**Work item:** Continue the excerpt about the post-pandemic liberal arts college book, starting after its final line.

___ Extract ___

The Post-Pandemic Liberal Arts College: A Manifesto for Reinvention
September 29, 2020
"It’s been a rough year for higher education. The COVID-19 pandemic has seen schools experimenting with remote-only learning and bumpy in-person reopenings, leaving students, faculty, and staff stressed, dissatisfied, and worried about their futures. A new book by two longtime professors suggests that the best solution is a total overhaul. Written during this year’s chaos, The Post-Pandemic Liberal Arts College: A Manifesto for Reinvention outlines the numerous deep-seated problems inside small liberal arts colleges (SLACs) and proposes a massive overhaul of these institutions."—Pearse Anderson, Teen Vogue


Ghost Writer (A Story About Telling a Holocaust Story)

___ Records shown ___

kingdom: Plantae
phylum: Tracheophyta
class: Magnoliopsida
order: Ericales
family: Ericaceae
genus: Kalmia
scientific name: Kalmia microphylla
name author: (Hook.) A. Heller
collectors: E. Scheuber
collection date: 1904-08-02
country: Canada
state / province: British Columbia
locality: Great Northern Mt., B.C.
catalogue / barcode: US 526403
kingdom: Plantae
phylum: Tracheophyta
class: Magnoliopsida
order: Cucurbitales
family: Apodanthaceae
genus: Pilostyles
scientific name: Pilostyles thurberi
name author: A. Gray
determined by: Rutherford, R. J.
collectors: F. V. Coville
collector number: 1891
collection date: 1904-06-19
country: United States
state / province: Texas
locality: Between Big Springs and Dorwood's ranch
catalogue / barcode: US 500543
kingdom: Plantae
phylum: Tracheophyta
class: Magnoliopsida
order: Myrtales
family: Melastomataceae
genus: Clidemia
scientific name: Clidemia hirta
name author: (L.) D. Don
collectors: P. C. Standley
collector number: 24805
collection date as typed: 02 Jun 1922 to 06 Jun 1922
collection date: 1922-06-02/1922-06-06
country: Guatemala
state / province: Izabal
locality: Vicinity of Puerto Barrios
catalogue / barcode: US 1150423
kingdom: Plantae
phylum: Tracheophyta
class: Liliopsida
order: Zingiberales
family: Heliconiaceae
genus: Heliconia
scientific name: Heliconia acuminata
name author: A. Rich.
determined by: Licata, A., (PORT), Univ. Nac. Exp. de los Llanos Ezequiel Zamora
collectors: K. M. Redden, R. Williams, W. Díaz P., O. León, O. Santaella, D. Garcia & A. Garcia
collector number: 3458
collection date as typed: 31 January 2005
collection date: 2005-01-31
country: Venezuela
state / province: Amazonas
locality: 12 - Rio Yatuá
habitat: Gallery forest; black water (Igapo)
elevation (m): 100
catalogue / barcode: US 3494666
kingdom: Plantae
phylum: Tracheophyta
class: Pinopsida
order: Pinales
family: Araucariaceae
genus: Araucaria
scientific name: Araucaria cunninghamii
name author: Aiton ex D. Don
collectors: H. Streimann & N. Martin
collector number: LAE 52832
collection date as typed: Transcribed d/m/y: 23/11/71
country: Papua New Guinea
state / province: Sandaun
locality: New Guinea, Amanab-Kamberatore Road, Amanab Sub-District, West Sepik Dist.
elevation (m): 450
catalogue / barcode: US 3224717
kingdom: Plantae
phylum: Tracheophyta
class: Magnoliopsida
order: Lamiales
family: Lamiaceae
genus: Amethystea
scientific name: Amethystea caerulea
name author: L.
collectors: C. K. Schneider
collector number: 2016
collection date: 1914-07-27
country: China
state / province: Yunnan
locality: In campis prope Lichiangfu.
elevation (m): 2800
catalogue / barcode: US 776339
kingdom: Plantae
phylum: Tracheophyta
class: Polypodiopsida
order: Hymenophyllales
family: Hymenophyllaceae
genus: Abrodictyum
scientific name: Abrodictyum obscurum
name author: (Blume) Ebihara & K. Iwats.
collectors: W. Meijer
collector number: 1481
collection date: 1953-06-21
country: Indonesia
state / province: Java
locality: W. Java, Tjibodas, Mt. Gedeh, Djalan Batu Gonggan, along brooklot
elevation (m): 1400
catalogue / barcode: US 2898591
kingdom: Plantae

___

**Result of the exercise:**
June 1, 2018
Ghost Writer is a labor of love, nine years in the making. A risk-taking, convention-breaking book that straddles the genres of narrative non-fiction and memoir, Ghost Writer tells the story of the relationship I developed with Holocaust survivor, Joe Koenig, when I was commissioned to write his story. This is a book that struggles with and against what can and cannot be said, that addresses the obligations and insufficiencies of memory, that celebrates the messiness of authentic human interaction. Elie Wiesel's death in 2016 threw into stark relief the fact that, very soon, there will be no one left to provide first-hand accounts of the Holocaust. At its heart, Ghost Writer facilitates a conversation about how and why we will continue to tell these stories, about active listening, empathy and letting go of stubborn biases. I am gratified that it was named a finalist for the 2019 Next Generation Indie Book Awards in the category of writing/publishing (nonfiction).